CFIUS Publishes Guidance on Types of Transactions Having National Security Considerations
The Treasury Department, as chair of the Committee on Foreign Investment in the United States (CFIUS), and as required by the Foreign Investment and the Foreign Investment and National Security Act of 2007 (FINSA), has for the first time issued guidance on the types of mergers, acquisitions and takeovers by foreign persons that CFIUS has reviewed and presented "national security considerations."
The guidance, published in today's Federal Register (pdf), also provides insight into how CFIUS identifies the national security effects of covered transactions.
Some of the types of covered transactions involving foreign control of U.S. businesses that have presented national security considerations include:
- Transactions involving U.S businesses that provide products and services—either as prime contractors or as subcontractors or suppliers to prime contractors—to agencies of the U.S. Government and state and local authorities, including, but not limited to, sole-source arrangements.
- U.S. businesses in the energy sector at various stages of the value chain.

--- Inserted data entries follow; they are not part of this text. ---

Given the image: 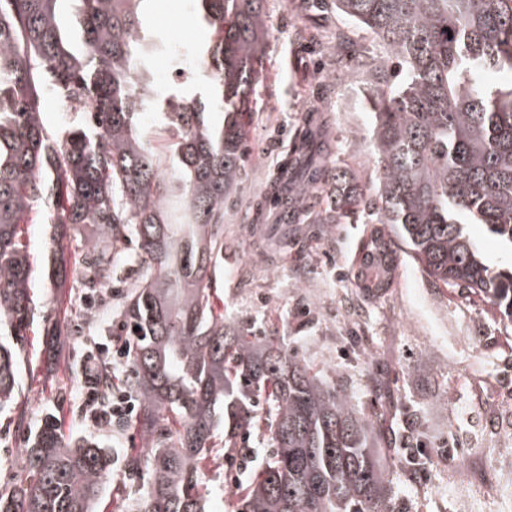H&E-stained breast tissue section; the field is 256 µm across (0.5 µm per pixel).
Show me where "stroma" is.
<instances>
[{"instance_id":"obj_1","label":"stroma","mask_w":512,"mask_h":512,"mask_svg":"<svg viewBox=\"0 0 512 512\" xmlns=\"http://www.w3.org/2000/svg\"><path fill=\"white\" fill-rule=\"evenodd\" d=\"M269 36L245 119L250 157L236 189L224 202V261L211 276V289L224 320L233 326H263L282 337L291 353L315 371L339 376L362 410L375 404L370 372L395 380L399 408L392 418L398 435L413 437L423 475L390 467L398 512H462L451 480L467 469L479 497L474 512H512V332L490 306L435 285L409 258H402L386 292L366 297L354 274L363 227L359 224H284L267 201L268 180L289 155L305 116L325 124L334 156L361 186H368L375 161L370 149L372 116L362 104L366 81L357 70L337 72L325 51L352 28L333 0H267ZM145 27L153 35L152 78L159 92L184 84L201 92L193 45L206 30L194 0H149ZM180 57L185 78L175 73ZM25 236L36 267L35 322L19 337V393L13 409L0 412V490L12 487L23 470L21 450L45 416L61 422L64 435L111 450L114 464L108 512H140L146 478L128 482L124 461L143 449L138 432L118 420L103 428L85 417V366L96 350L111 353L125 344L109 309L85 303L70 288L49 280L46 245L50 225L30 215ZM62 335H47L52 323ZM372 336L365 357L351 342ZM26 423L17 426L16 413ZM252 460L247 472L231 476L226 457L206 462L200 472L207 512H239L235 482H247L268 454L256 433L242 436Z\"/></svg>"}]
</instances>
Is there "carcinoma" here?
<instances>
[{
	"label": "carcinoma",
	"instance_id": "1",
	"mask_svg": "<svg viewBox=\"0 0 512 512\" xmlns=\"http://www.w3.org/2000/svg\"><path fill=\"white\" fill-rule=\"evenodd\" d=\"M60 2L0 0V410L18 393L10 337L34 317L21 223L37 211L53 225L47 274L61 280L72 266L87 299L136 243L141 282L118 309L119 331L136 346L119 385L142 403L132 424L149 451L126 458L129 475H149L142 512H206L198 466L220 428L229 454L249 431L273 448L241 490L243 512H396L382 453L410 474L421 462L400 450L385 412L365 415L280 337L248 341L214 309L210 271L224 260V200L245 165L240 116L268 37L264 0H197L212 34L196 47L198 98L160 93L150 80V0H76L79 50ZM336 10L370 38L349 57L342 37L328 46L336 71L368 77L369 194L330 164L332 143L308 120L270 193L282 195L291 222L310 199L319 224L372 213L376 228L354 274L364 294L388 287L394 236L429 278L480 297L512 324V271L491 267L466 231L482 224L512 249V82H483L489 71L512 72V0H336ZM49 96L79 103V126L49 131ZM148 110L176 137L167 155L138 125ZM325 186L332 195L321 200ZM79 224L94 225L98 238L71 262L59 244ZM113 388L105 367L102 400ZM112 465L110 449L64 441L48 416L24 448L23 475L0 491V512H94Z\"/></svg>",
	"mask_w": 512,
	"mask_h": 512
}]
</instances>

This includes the exploitation of natural resources, the transportation of these resources (e.g., by pipeline), the conversion of these resources to power, and the provision of power to U.S. Government and civilian customers.
- U.S. businesses that affect the domestic transportation system, including maritime shipping and port terminal operations and aviation maintenance, repair and overhaul.
- Transactions involving U.S. businesses that could significantly and directly affect the U.S. financial system.
- Transactions involving U.S. critical infrastructure, including major energy assets.
- U.S. businesses’ production of certain types of advanced technologies that may be useful in defending, or in seeking to impair, U.S. national security. Many of these U.S. businesses are engaged in the design and production of semiconductors and other equipment or components that have both commercial and military applications. Others are engaged in the production or supply of goods and services involving cryptography, data protection, Internet security, and network intrusion detection, and they may or may not have contracts with U.S. Government agencies.
- CFIUS stated that a significant portion of the covered transactions that it has reviewed and that have presented national security considerations have involved U.S. businesses that are engaged in the research and development, production, or sale of technology, goods, software, or services that are subject to U.S. export controls.